Pour Sébastien Fourmy, de l’ONG Oxfam, "un directeur du FMI qui part en
pleine réforme, notamment en matière de gouvernance« , témoigne d’une »crise profonde".
« L’institution s’est retrouvée au plus mal » sous le mandat de M. Rato, « tout en amorçant des réformes, mais qui prennent beaucoup trop de temps ».
Le FMI est notamment confronté à une crise financière. L’une de ses
principales sources de financement était jusqu’à peu les intérêts perçus sur
ses prêts à des pays en difficulté, mais, alors que l’économie mondiale
traverse une période de croissance record, ces prêts se raréfient.
En outre, "plusieurs pays ont remboursé par anticipation (leur dette au FMI)
et ont menacé de quitter" l’institution, poursuit M. Fourmy.
L’utilité même du FMI a été largement remise en cause, poursuit Jean
Merckaert, du Comité catholique contre la faim et pour le développement
(CCFD) : "son rôle est d’assurer la stabilité financière internationale, or
on s’est aperçu que les recettes préconisées ont largement échoué. Le Fonds
a été incapable d’éviter la crise asiatique de 97-98 et celle de l’Argentine
en 2001".
En même temps, souligne M. Fourmy, l’institution "est pour la première fois
depuis 1944 en train de réfléchir à son rôle", et M. Rato a ouvert quelques
chantiers, notamment celui de la représentation de géants en développement comme la Chine ou l’Inde.
« En même temps, deux ans pour réformer la gouvernance, c’est trop long », remarque-t-il, ajoutant que le rôle du FMI dans les pays à faible revenu
reste à définir : "les Etats-Unis estiment que le FMI n’a pas de rôle à
jouer pour la réduction de la pauvreté", alors que la France pense le
contraire.
"La Banque mondiale et le FMI ont été considérablement remis en cause.
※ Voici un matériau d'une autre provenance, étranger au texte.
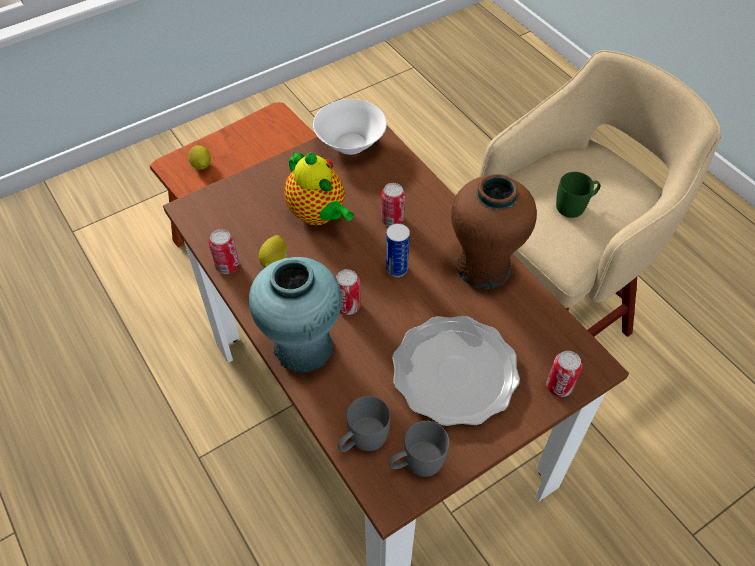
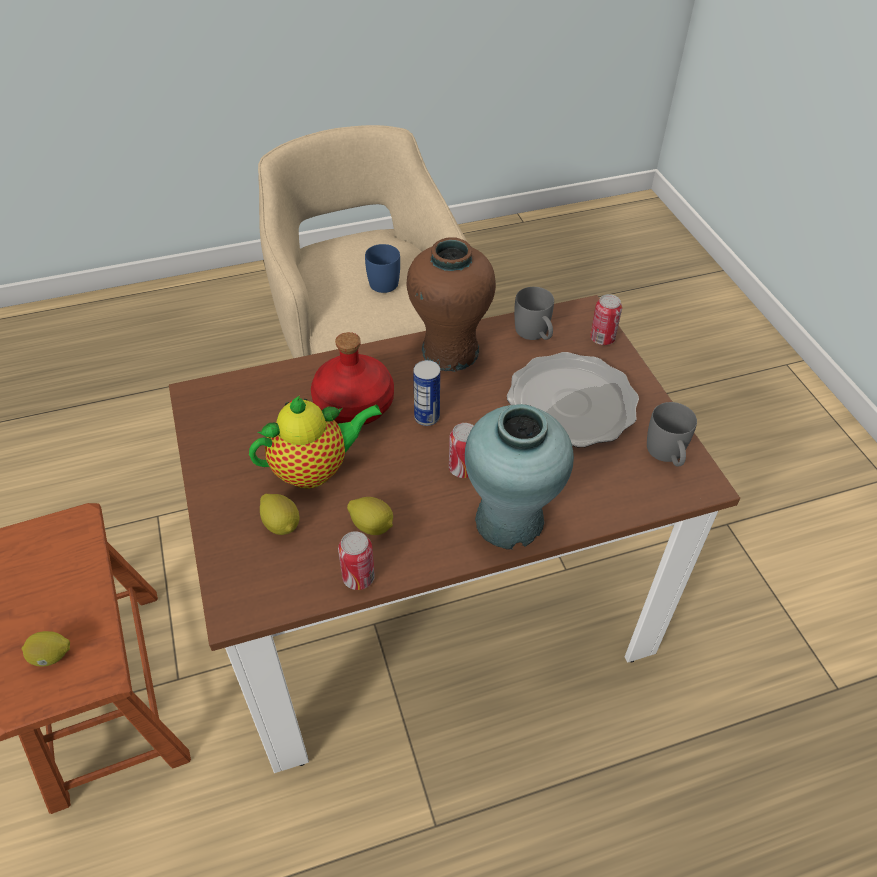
camera: 75 degrees left, 5 degrees down
(263, 211) = (281, 524): none -> lemon
(349, 143) = (211, 417): white bowl -> none
(362, 440) = (636, 491): grey mug -> grey mug (535, 334)
(392, 220) = (354, 405): can -> red bottle
(575, 206) = (383, 280): green mug -> blue mug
M.
Rato a essayé d’agir à la marge pour sauver ce qui pouvait l’être" mais
s’est contenté d’une « mini-réforme », poursuit Damien Millet.
"Ce qui est certain c’est que (la démission de M. Rato) représente
l’opportunité d’aborder les problèmes qui demeurent au sein des institutions
de Bretton Woods, car on a manqué une opportunité avec la passation de
pouvoir de Paul Wolfowitz à Robert Zoellick", conclut Sébastien Fourmy.